→ The task
Return exactly the lines of the records below, starting at the line that contains "M 1377,385 L 1413,462 L 1392,450 L 1346,402 Z" and ending at the line that contains "M 1528,475 L 1538,504 L 1495,520 L 1484,492 Z", with both of those lines kept.

BEGIN Provided data

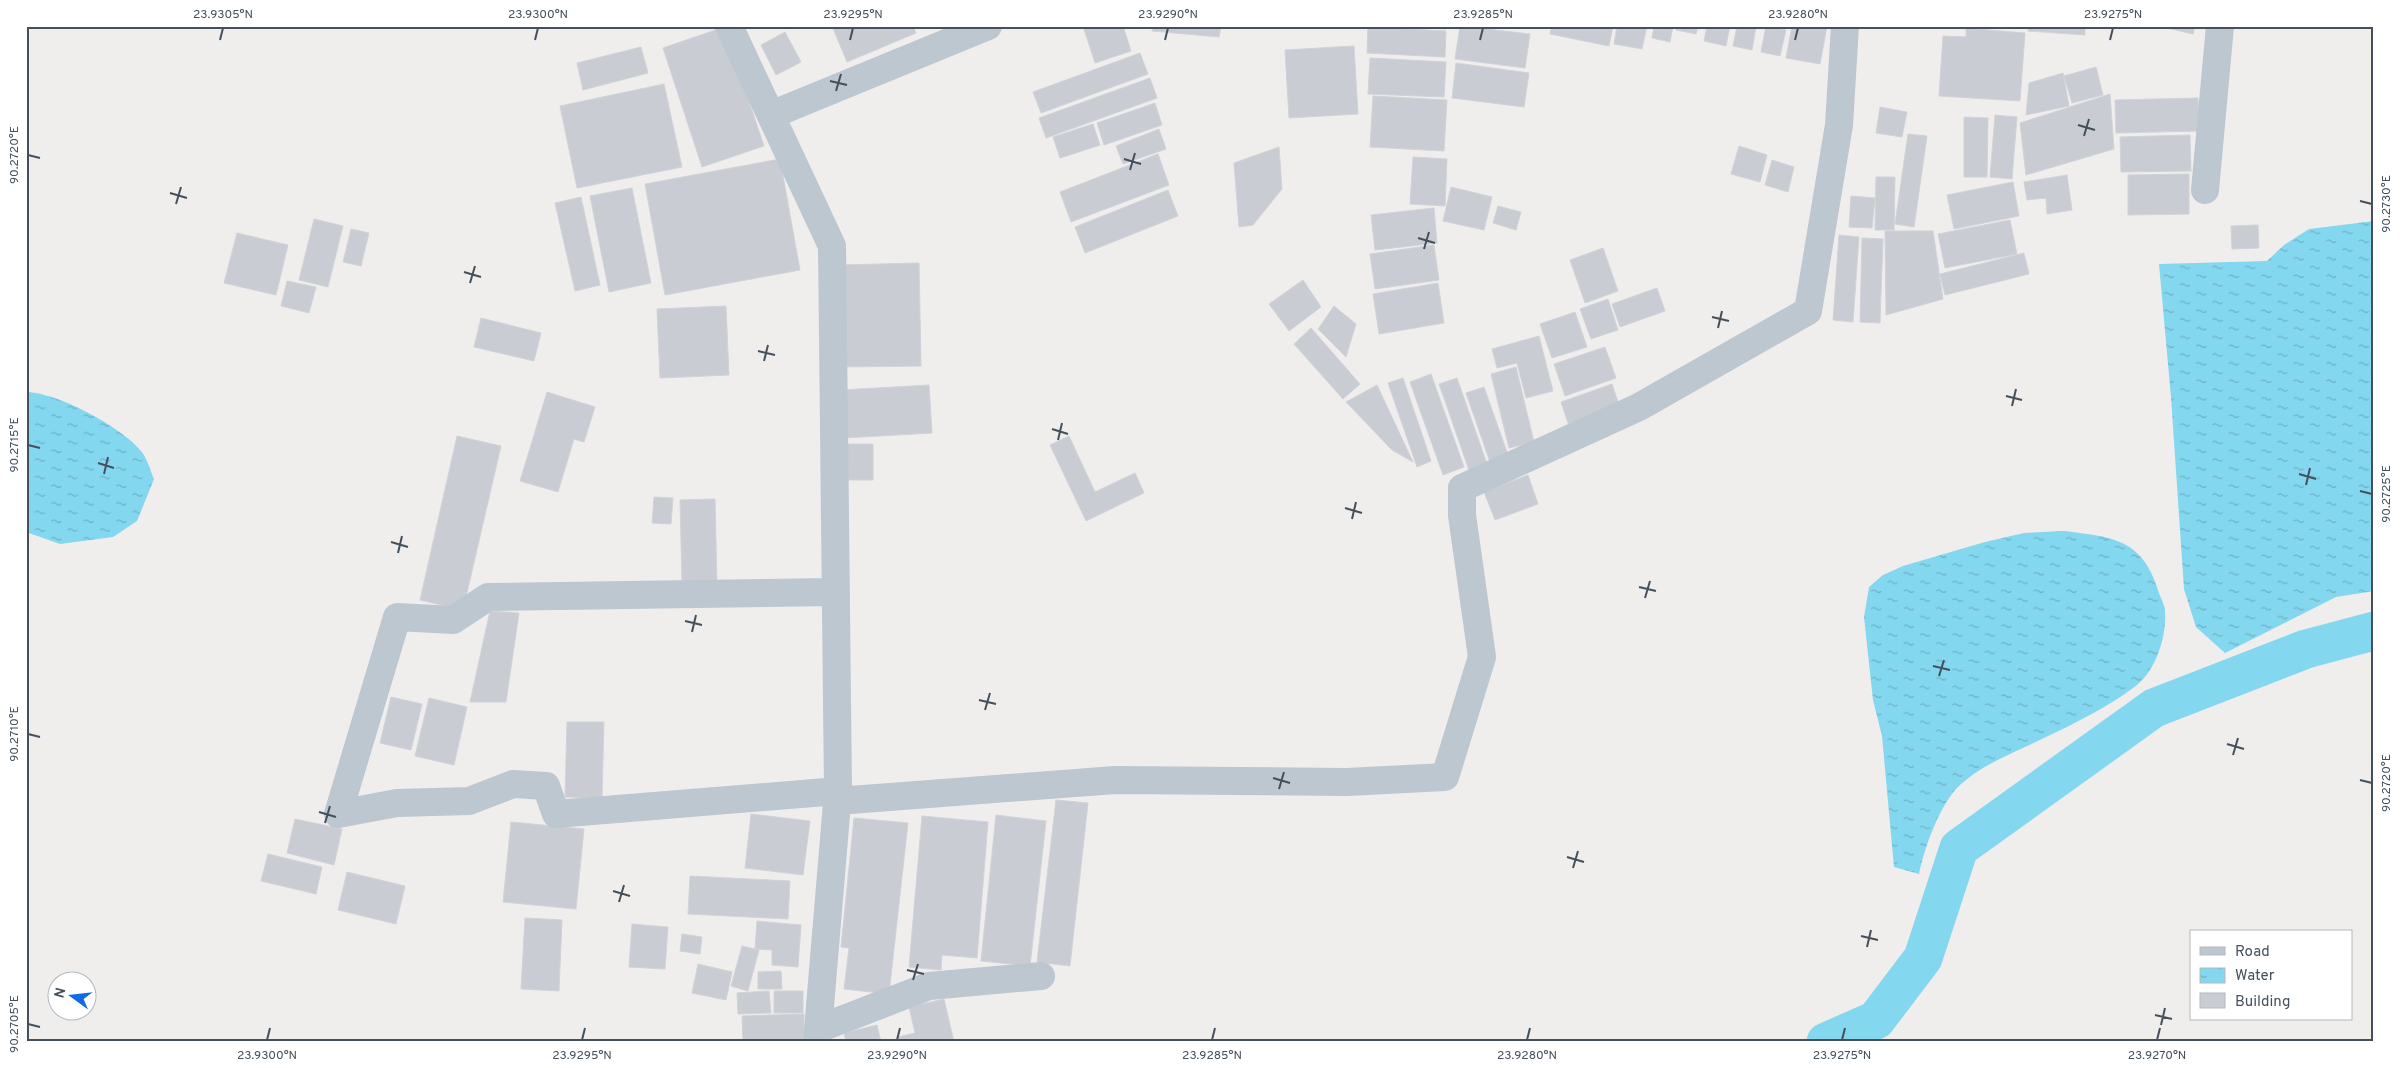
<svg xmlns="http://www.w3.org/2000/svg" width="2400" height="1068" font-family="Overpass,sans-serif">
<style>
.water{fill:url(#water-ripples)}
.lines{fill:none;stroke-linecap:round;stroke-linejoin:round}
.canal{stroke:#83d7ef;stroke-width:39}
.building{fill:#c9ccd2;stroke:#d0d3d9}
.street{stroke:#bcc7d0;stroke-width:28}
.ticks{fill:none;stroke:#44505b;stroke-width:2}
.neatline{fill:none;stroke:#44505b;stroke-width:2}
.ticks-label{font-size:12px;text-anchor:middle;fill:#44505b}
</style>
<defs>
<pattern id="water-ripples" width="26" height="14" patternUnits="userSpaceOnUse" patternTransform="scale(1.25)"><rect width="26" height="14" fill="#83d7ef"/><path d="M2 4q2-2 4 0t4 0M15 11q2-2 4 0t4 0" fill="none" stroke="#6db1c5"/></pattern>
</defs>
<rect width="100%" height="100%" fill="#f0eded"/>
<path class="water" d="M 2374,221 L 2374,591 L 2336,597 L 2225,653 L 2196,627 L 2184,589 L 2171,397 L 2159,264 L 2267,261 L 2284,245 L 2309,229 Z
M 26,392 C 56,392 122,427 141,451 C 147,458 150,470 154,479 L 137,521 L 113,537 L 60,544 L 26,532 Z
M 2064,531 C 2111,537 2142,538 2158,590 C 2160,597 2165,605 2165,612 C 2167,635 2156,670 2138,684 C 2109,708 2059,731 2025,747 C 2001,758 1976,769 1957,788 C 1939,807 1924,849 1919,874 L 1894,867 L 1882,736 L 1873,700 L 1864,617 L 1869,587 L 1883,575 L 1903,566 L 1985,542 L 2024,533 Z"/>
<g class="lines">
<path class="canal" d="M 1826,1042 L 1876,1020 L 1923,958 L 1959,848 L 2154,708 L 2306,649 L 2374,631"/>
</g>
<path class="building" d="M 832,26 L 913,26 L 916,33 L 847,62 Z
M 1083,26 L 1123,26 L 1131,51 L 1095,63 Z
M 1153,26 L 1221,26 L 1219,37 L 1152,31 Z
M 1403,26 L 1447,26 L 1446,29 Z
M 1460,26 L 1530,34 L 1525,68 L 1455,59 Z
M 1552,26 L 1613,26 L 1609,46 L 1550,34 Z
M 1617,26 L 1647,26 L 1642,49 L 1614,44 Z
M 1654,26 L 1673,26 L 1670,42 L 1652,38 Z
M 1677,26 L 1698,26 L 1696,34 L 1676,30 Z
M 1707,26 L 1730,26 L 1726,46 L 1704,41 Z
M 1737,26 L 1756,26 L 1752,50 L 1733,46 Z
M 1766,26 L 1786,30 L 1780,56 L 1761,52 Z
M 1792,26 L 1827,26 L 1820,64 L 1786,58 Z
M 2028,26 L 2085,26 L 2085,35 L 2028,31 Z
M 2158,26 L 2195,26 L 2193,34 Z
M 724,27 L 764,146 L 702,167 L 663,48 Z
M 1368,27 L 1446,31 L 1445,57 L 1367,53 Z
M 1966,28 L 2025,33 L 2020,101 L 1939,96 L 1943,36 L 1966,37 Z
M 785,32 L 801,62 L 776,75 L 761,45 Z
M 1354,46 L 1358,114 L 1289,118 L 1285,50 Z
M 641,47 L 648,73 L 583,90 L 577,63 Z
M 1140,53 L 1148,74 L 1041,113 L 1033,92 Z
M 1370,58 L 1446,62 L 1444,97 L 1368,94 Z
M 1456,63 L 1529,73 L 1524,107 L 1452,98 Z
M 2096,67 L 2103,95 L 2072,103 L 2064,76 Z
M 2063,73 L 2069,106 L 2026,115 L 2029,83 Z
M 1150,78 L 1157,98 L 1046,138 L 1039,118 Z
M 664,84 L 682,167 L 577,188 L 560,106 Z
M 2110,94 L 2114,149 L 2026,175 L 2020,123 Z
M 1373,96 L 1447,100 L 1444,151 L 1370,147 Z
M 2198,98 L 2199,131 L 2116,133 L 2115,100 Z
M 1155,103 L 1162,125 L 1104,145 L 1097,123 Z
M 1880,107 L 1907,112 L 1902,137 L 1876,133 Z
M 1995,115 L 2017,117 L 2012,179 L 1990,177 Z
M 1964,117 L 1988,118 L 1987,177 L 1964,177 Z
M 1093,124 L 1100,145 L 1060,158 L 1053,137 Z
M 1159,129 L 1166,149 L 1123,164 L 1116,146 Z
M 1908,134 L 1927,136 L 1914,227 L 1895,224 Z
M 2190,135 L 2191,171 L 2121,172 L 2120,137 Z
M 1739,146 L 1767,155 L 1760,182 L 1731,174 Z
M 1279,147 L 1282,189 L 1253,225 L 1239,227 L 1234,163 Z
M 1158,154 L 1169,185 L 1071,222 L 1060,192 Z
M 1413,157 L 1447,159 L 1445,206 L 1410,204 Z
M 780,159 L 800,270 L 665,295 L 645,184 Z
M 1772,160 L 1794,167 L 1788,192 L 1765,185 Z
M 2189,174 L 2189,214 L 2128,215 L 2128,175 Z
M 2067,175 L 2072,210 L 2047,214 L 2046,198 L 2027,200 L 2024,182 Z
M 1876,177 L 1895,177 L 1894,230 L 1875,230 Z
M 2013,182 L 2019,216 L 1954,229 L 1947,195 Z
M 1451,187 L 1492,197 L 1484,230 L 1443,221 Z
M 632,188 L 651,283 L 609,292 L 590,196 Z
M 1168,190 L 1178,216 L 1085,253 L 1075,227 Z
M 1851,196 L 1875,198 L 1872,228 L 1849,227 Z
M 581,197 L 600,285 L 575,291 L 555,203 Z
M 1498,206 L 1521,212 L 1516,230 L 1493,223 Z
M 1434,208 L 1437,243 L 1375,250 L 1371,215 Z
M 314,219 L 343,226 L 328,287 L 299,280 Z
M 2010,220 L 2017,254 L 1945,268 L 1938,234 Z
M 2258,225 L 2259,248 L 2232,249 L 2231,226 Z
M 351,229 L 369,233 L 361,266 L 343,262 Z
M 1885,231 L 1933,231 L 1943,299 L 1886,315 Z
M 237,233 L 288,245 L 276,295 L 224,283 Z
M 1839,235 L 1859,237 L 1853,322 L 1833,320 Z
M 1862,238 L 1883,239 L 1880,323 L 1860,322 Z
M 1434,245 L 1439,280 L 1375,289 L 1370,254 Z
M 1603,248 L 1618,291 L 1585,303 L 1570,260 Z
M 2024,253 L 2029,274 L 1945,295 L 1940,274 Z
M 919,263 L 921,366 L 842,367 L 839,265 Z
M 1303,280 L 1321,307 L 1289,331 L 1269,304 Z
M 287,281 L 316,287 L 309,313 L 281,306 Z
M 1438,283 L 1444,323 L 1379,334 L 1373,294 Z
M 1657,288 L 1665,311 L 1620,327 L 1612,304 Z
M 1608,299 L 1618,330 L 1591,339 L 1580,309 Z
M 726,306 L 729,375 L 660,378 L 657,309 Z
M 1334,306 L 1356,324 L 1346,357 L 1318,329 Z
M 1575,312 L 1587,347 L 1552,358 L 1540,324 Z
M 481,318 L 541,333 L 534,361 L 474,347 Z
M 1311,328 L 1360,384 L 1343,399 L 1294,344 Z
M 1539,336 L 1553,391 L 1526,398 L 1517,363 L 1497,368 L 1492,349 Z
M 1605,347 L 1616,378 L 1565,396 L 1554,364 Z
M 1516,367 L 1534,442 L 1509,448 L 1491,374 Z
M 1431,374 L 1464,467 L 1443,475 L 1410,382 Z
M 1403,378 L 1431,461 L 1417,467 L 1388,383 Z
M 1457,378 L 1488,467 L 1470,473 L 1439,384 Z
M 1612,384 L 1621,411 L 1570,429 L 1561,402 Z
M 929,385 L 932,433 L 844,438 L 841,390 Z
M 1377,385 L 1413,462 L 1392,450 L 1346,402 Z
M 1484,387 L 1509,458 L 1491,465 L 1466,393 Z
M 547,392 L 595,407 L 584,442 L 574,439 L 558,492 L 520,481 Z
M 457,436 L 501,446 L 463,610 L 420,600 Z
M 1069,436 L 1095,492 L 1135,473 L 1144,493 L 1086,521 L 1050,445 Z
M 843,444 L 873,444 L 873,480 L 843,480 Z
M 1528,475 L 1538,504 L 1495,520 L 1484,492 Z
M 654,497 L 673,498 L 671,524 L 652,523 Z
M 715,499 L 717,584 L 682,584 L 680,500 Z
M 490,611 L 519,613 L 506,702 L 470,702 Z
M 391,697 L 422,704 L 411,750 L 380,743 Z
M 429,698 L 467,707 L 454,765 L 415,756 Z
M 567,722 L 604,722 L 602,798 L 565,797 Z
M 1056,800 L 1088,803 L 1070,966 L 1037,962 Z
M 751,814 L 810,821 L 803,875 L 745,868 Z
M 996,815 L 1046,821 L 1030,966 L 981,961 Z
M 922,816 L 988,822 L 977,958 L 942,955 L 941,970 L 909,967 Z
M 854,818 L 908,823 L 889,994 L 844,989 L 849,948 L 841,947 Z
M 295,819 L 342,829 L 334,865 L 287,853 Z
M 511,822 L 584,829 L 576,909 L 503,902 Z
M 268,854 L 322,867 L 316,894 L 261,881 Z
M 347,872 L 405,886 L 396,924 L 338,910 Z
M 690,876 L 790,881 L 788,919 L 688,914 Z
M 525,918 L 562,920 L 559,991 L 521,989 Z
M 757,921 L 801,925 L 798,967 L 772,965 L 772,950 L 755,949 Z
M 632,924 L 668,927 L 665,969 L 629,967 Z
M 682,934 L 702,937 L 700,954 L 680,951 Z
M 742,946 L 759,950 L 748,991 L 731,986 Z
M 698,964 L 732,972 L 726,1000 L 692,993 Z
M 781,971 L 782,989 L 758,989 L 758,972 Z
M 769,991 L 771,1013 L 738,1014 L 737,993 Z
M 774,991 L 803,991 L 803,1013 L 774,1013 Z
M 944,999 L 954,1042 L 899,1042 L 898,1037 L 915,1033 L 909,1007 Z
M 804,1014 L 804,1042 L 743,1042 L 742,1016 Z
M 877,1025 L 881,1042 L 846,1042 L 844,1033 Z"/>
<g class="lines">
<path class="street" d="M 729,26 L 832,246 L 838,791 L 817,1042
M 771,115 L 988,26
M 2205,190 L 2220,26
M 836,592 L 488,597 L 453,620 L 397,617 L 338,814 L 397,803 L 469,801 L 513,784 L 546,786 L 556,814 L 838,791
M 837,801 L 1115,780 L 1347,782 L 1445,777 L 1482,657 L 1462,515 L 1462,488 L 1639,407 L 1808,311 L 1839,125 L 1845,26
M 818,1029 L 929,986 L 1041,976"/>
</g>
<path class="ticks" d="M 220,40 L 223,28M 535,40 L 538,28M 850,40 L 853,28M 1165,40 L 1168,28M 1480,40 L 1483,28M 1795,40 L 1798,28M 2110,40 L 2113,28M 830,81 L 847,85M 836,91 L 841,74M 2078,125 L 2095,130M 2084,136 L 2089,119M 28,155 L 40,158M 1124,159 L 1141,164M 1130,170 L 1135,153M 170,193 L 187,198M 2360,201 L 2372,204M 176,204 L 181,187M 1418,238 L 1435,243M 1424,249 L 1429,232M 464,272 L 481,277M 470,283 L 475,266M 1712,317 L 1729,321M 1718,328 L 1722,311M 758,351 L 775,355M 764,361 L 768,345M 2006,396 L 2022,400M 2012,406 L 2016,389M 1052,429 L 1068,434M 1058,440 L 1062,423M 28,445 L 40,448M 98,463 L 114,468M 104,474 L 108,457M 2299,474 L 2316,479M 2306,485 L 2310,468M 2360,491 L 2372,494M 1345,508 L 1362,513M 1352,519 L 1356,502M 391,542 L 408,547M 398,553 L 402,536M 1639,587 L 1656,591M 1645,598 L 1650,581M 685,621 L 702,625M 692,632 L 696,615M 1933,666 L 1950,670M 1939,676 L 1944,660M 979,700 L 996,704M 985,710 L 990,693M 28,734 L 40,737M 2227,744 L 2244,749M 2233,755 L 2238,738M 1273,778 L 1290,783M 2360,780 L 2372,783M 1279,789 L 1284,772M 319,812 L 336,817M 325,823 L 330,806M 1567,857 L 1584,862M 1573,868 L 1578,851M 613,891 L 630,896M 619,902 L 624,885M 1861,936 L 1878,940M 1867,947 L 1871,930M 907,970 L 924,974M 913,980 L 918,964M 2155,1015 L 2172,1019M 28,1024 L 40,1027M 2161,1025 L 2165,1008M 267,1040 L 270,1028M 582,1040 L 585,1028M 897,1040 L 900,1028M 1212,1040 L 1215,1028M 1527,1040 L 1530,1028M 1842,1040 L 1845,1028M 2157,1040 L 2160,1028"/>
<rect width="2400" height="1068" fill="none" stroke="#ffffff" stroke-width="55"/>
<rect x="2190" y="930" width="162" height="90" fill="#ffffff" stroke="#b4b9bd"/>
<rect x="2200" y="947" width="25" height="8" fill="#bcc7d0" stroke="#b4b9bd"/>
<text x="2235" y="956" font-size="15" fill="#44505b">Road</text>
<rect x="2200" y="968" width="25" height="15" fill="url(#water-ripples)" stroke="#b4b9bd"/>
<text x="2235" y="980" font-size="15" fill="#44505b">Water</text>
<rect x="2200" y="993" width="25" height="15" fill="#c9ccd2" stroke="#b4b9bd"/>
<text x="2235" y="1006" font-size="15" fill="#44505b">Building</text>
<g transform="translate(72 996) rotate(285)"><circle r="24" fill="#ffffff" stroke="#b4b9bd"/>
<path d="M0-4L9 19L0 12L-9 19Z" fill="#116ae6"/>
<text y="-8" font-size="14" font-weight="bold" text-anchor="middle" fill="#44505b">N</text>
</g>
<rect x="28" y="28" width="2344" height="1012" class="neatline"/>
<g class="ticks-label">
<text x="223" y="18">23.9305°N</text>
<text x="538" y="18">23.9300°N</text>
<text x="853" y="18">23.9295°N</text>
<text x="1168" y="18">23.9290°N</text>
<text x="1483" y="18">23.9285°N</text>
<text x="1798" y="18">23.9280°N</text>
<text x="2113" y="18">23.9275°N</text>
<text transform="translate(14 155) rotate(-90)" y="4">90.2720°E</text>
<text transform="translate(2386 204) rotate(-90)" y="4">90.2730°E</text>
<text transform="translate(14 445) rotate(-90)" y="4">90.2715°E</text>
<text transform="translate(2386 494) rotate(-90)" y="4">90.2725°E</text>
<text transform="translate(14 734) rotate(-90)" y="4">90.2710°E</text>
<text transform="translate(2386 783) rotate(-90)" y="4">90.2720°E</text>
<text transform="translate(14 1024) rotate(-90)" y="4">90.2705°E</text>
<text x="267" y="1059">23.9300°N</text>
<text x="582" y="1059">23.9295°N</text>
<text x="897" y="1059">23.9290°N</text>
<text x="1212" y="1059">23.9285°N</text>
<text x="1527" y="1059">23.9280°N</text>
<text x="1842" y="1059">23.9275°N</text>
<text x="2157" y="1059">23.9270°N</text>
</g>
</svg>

END Provided data

→ Exercise output
M 1377,385 L 1413,462 L 1392,450 L 1346,402 Z
M 1484,387 L 1509,458 L 1491,465 L 1466,393 Z
M 547,392 L 595,407 L 584,442 L 574,439 L 558,492 L 520,481 Z
M 457,436 L 501,446 L 463,610 L 420,600 Z
M 1069,436 L 1095,492 L 1135,473 L 1144,493 L 1086,521 L 1050,445 Z
M 843,444 L 873,444 L 873,480 L 843,480 Z
M 1528,475 L 1538,504 L 1495,520 L 1484,492 Z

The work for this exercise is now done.